The bear call spread is a vertical spread options strategy where the investor sells a lower strike price call option, represented by point A, and buys a higher strike price call option, point B, within the same expiration month. The investor will receive a premium or credit, as the lower strike price call will have more value than the higher call. An investor entering this trade has a potential profit that is limited to the premium they received when they executed the trade and a potential loss once the stock raises above their short strike price in an amount larger than the premium they received.
The investor uses this strategy if they believe the market will stay flat or trade lower. The higher call is used as a hedge in case the market does trade higher, so the investor can cap their max loss.
The Bear Call Spread Strategy
The bear call spread is an options strategy that works by letting the options decay slowly day after day until the expiration date, resulting in both options expiring worthless and the investor and keeping the entire premium. It is best to apply the strategy when it’s expected that a stock will likely trade sideways or drop in price.

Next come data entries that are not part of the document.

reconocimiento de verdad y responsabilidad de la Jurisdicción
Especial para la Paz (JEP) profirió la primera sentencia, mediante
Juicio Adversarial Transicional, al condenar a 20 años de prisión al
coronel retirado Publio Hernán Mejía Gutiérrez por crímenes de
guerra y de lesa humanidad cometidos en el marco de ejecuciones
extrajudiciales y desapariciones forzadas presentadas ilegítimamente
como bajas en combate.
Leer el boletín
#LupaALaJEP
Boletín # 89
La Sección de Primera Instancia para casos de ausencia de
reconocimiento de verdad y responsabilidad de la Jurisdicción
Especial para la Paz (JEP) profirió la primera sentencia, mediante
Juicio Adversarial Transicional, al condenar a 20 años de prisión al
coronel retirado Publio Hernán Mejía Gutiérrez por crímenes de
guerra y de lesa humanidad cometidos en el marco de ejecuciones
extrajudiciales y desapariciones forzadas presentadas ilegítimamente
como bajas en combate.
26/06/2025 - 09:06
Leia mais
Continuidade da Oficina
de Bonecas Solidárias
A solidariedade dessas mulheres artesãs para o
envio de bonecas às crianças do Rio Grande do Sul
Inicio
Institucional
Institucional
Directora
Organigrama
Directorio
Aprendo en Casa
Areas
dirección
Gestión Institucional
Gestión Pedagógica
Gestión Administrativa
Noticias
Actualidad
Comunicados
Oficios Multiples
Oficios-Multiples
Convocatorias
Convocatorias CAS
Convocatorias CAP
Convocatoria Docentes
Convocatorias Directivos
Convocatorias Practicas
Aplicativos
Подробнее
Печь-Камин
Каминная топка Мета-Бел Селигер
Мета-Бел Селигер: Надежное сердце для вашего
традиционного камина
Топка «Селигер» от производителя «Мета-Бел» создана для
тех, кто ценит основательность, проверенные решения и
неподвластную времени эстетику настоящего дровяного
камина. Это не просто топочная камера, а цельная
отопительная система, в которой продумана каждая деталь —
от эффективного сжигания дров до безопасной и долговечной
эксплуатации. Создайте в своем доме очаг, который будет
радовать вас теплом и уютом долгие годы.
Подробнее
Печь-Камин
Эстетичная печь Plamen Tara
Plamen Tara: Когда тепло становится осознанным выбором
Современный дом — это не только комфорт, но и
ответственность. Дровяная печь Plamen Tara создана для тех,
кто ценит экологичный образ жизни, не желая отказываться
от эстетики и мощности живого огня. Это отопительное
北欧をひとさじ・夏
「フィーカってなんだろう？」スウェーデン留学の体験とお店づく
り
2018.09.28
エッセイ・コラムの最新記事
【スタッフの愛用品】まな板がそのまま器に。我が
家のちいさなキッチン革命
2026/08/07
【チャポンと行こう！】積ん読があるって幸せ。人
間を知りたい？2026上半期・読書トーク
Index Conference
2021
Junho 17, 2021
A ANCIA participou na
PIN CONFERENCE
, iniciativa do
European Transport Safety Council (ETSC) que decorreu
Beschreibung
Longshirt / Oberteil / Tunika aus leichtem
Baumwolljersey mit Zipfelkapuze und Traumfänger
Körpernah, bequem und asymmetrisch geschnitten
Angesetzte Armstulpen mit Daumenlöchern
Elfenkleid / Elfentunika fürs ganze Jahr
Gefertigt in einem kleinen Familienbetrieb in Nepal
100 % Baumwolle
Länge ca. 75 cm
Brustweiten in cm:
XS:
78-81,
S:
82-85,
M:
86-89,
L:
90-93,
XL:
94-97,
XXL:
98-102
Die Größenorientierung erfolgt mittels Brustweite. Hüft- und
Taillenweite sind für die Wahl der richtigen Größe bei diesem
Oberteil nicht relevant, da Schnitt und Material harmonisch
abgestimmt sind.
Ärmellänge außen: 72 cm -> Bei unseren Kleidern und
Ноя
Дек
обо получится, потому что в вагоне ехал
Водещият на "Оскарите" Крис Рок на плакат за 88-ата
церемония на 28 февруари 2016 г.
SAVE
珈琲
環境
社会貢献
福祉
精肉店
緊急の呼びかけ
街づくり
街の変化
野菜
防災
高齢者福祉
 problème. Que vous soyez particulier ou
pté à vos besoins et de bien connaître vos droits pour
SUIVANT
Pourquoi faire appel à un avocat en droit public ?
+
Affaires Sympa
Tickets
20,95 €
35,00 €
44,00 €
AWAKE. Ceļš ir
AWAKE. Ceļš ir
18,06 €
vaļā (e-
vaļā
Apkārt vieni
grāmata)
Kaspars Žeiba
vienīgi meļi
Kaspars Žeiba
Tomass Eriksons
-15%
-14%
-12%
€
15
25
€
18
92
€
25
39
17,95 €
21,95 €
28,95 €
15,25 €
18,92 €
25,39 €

This strategy tends to be a favorite among many traders and is suitable for all investors, as it allows them to apply a high probability trade with limited risk. It is best to apply once the stock is already had a sharp move higher and is overbought or if the stock is expected to break down.
It is best to apply the vertical call spread when implied volatility is high, which increases the option pricing, allowing the trader to receive a higher premium on the trade.
The most an investor can expect to make on this trade is the credit or premium they received. If the stock finishes below the lower strike price at expiration, the investor will achieve maximum profit.
The maximum loss can be calculated by taking the difference between the two strike prices minus the premium received. This is reached when the stock price finishes over the higher strike price on the expiration date. Generally, if short calls go into the money, the trader will most likely be assigned the stock position at expiration. However, when calls go deep into the money, there is always a risk of early assignment.
The breakeven for a bear call spread is the lower strike price plus the cost of the trade.
Breakeven = short call strike + premium received
A 55-60 call spread valued at $2 would consist of selling a 55-strike price call and buying a 60 strike price call. Here the $2 premium would represent the max win if the stock stayed below the 55 strike price. Having a $5 wide strike width (60 -55), representing the max loss if the trade finishes above both strike prices, minus the premium received to get into the trade, in our example $2, leaving the investor with a max loss of $3.
Time decay is working for the investor if the call spread is out of the money because they want the trade to expire, allowing them to keep the full premium received. Time will be working against the investor if the vertical has both strikes in the money because they would want this trade to continue, giving them more time for the stock to drop in price.
This is a great strategy to use if the investor feels a stock is moving sideways lower, but not sure on their timing or wants to giving themselves a cushion in case the market moves sideways or trades up slightly.
Many traders flocked to the bear call spread due to its high probability of success and limited risk, but if the stock does move against a trader, it can cost them far more than their initial investment. For those looking to execute a spread with a lower probability of success, but a much lower potential loss, they should consider the bear put spread or the bull call spread.